Now she squatted inside the van’s cargo compartment, holding a cheap white nylon bag. Gleaming white urinals and dull plastic pipe surrounded her. Anyone who happened to check the van’s license plate would find it was owned by HKMCA Plumbing PLC. The corporation was real enough, one of forty-five hundred subsidiaries of Duberman’s casino company. Thus the Sprinter had every reason to make its way through the tunnel that connected Kowloon and Hong Kong Island and fight through the island’s congested avenues until it reached the narrow roads that led up the side of Victoria Peak. Its destination was Duberman’s $200 million mansion. The house was one of just a handful of private homes on the upper slopes of the Peak, the eighteen-hundred-foot mountain that provided a lush green backdrop to Hong Kong’s skyscrapers.

After fifty minutes, the van stopped. Through the wire mesh that split the cargo compartment from the front seats, Salome heard the driver lower his window and mumble in Chinese. A buzzer sounded. The van turned, rolled forward, stopped again. “Here,” the driver said. Salome pushed aside a sink and hopped out the back.

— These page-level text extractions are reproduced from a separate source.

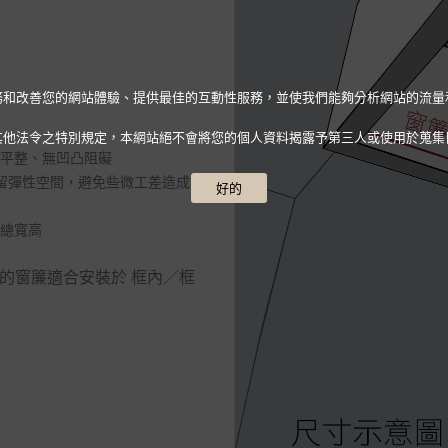
人化服務和改善您的網站體驗、提供最佳的互動性服務，並使我們能夠分析網站的流
其他法令之特別規定，本網站絕不會將您的個人資料揭露予第三人或使用於蒐集
全平整、無凹凸阻礙
，保留彈性空間，避免些微工差造成無
好的
的總寬高
的窗簾適合安裝於 框內／框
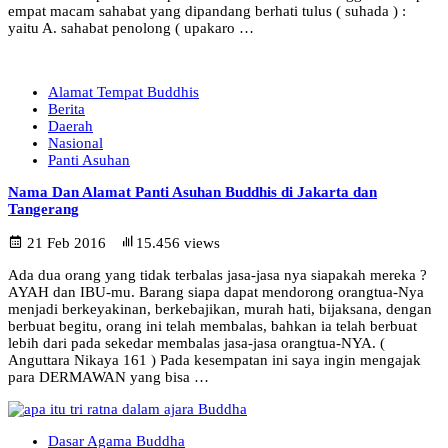
empat macam sahabat yang dipandang berhati tulus ( suhada ) :
yaitu A. sahabat penolong ( upakaro …
Alamat Tempat Buddhis
Berita
Daerah
Nasional
Panti Asuhan
Nama Dan Alamat Panti Asuhan Buddhis di Jakarta dan
Tangerang
21 Feb 2016
15.456 views
Ada dua orang yang tidak terbalas jasa-jasa nya siapakah mereka ?
AYAH dan IBU-mu. Barang siapa dapat mendorong orangtua-Nya
menjadi berkeyakinan, berkebajikan, murah hati, bijaksana, dengan
berbuat begitu, orang ini telah membalas, bahkan ia telah berbuat
lebih dari pada sekedar membalas jasa-jasa orangtua-NYA. (
Anguttara Nikaya 161 ) Pada kesempatan ini saya ingin mengajak
para DERMAWAN yang bisa …
Dasar Agama Buddha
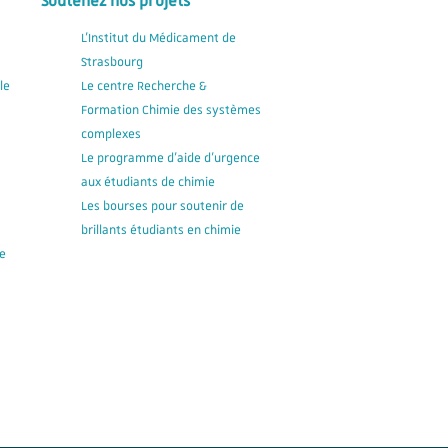
Soutenez nos projets
L'Institut du Médicament de
Strasbourg
le
Le centre Recherche &
Formation Chimie des systèmes
complexes
Le programme d'aide d'urgence
aux étudiants de chimie
Les bourses pour soutenir de
brillants étudiants en chimie
e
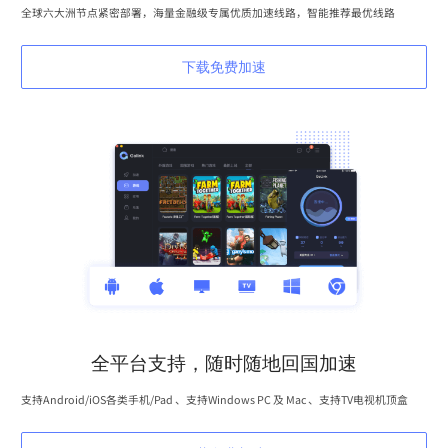
全球六大洲节点紧密部署，海量金融级专属优质加速线路，智能推荐最优线路
下载免费加速
全平台支持，随时随地回国加速
支持Android/iOS各类手机/Pad 、支持Windows PC 及 Mac 、支持TV电视机顶盒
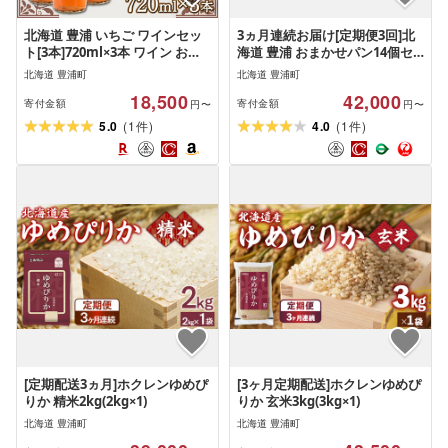
北海道 豊浦 いちご ワインセッ
3ヵ月連続お届け[定期便3回]北
ト[3本]720ml×3本 ワイン お酒
海道 豊浦 おまかせパン14個セ
酒 甘口 常温 北海道 豊浦町 送料
ットA
北海道 豊浦町
北海道 豊浦町
無料
18,500
42,000
寄付金額
寄付金額
円〜
円〜
(
)
(
)
5.0
1
4.0
1
件
件
[定期配送3ヵ月]ホクレンゆめぴ
[3ヶ月定期配送]ホクレンゆめぴ
りか 精米2kg(2kg×1)
りか 玄米3kg(3kg×1)
北海道 豊浦町
北海道 豊浦町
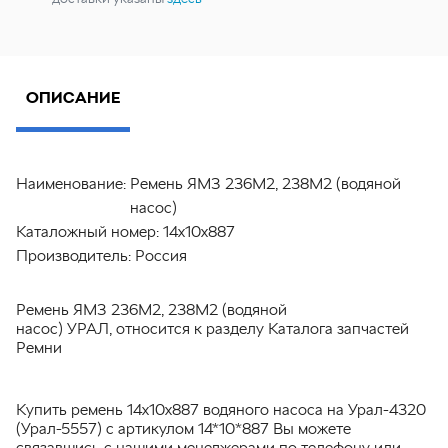
ОПИСАНИЕ
Наименование:
Ремень ЯМЗ 236М2, 238М2 (водяной
насос)
Каталожный номер:
14х10х887
Производитель:
Россия
Ремень ЯМЗ 236М2, 238М2 (водяной
насос) УРАЛ, относится к разделу Каталога запчастей
Ремни
Купить ремень 14х10х887 водяного насоса на Урал-4320
(Урал-5557) с артикулом 14*10*887 Вы можете
связавшись с нашими менеджерами по телефону или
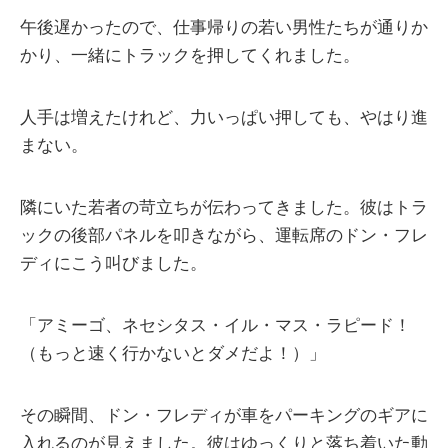
午後遅かったので、仕事帰りの若い男性たちが通りか
かり、一緒にトラックを押してくれました。
人手は増えたけれど、力いっぱい押しても、やはり進
まない。
隣にいた若者の苛立ちが伝わってきました。彼はトラ
ックの後部パネルを叩きながら、運転席のドン・フレ
ディにこう叫びました。
「アミーゴ、ネセシタス・イル・マス・ラピード！
（もっと速く行かないとダメだよ！）」
その瞬間、ドン・フレディが車をパーキングのギアに
入れるのが見えました。彼はゆっくりと落ち着いた動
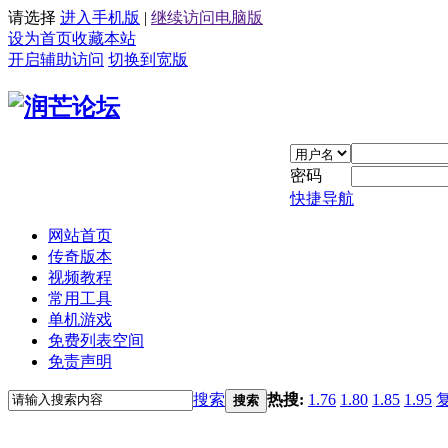
请选择
进入手机版
|
继续访问电脑版
设为首页
收藏本站
开启辅助访问
切换到宽版
密码
快捷导航
网站首页
传奇版本
视频教程
常用工具
单机游戏
免费列表空间
免责声明
搜索
热搜:
1.76
1.80
1.85
1.95
搜索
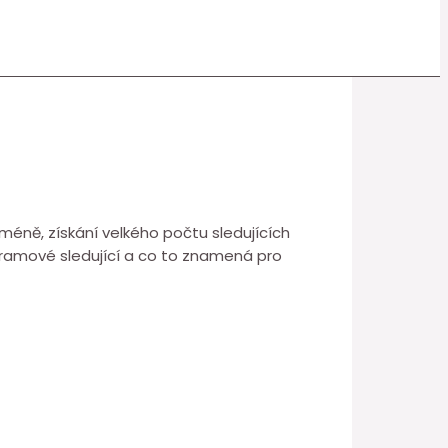
méně, získání velkého počtu sledujících
agramové sledující a co to znamená pro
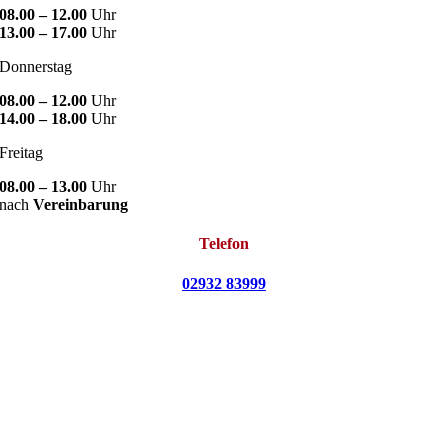
08.00 – 12.00
Uhr
13.00 – 17.00
Uhr
Donnerstag
08.00 – 12.00
Uhr
14.00 – 18.00
Uhr
Freitag
08.00 – 13.00
Uhr
nach
Vereinbarung
Telefon
02932 83999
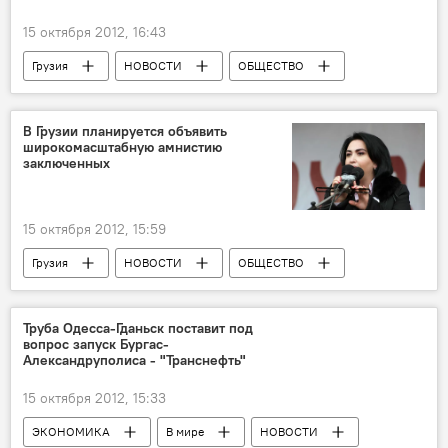
15 октября 2012, 16:43
Грузия
НОВОСТИ
ОБЩЕСТВО
В Грузии планируется объявить
широкомасштабную амнистию
заключенных
15 октября 2012, 15:59
Грузия
НОВОСТИ
ОБЩЕСТВО
Труба Одесса-Гданьск поставит под
вопрос запуск Бургас-
Александруполиса - "Транснефть"
15 октября 2012, 15:33
ЭКОНОМИКА
В мире
НОВОСТИ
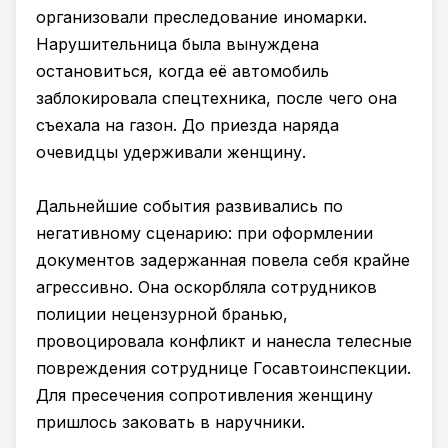
организовали преследование иномарки.
Нарушительница была вынуждена
остановиться, когда её автомобиль
заблокировала спецтехника, после чего она
съехала на газон. До приезда наряда
очевидцы удерживали женщину.
Дальнейшие события развивались по
негативному сценарию: при оформлении
документов задержанная повела себя крайне
агрессивно. Она оскорбляла сотрудников
полиции нецензурной бранью,
провоцировала конфликт и нанесла телесные
повреждения сотруднице Госавтоинспекции.
Для пресечения сопротивления женщину
пришлось заковать в наручники.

She found herself in the center of a five-car garage, its concrete floor spotless. Around her: a yellow Lamborghini Aventador, a red Ferrari 288 GTO, a white Rolls-Royce Phantom, and an orange Porsche Carrera GT, a twin of the car that had killed the actor Paul Walker. All spit-shined each week so that they gleamed under the halogen lights that hung from the ceiling.

The cars were flawless, worth millions of dollars. They were protected by a fire-suppression system that could fill the garage with a nontoxic foam in twenty-five seconds. Yet as vehicles they were basically useless. Duberman drove them once a year at most. They didn’t even have gasoline in their tanks. Gas was flammable and corrosive, and its impurities might leach out and damage their fuel lines since they were run so infrequently. They might as well have been gold bricks with rubber tires.

Still, they served a purpose. Duberman brought in his biggest 88 Gamma bettors to see them, along with his other collections in Las Vegas and Los Angeles. Lose $2 million, you can sit in them. $5 million, start their engines. $10 million, maybe I’ll let you drive one. The whales coveted these invitations, though Salome couldn’t imagine why. For the money they gambled away, they could have bought the cars themselves.

Duberman himself traveled in a four-ton gray Bentley sedan outfitted with armor plates and inch-thick windows that would stop anything up to a .50-caliber round. The security at his mansion was similarly over-the-top. The property was hidden from the street by a reinforced concrete wall ten feet high and three feet thick, built to survive a five-ton truck bomb. A mantrap ringed the inside of the wall. Five feet wide and fifteen deep, the trap was hidden under the narrow green lawn that Duberman’s engineers had carved out of the mountain.

Duberman’s security hadn’t always been so oppressive. He’d added a lot of it since his wedding two years before. Salome supposed the additional protection made sense. His wife, Orli, was a celebrity in her own right, a Victoria’s Secret supermodel. And they had two infant children, obvious kidnap targets. But Salome wondered sometimes if Duberman had added the extra security to make himself feel better about the risk he’d taken funding their operation. Though he surely knew that all the mantraps in the world wouldn’t stop a Delta team.

The van pulled out. Salome was briefly alone with the cars. Then the house door opened to reveal Gideon Etra, Duberman’s personal bodyguard.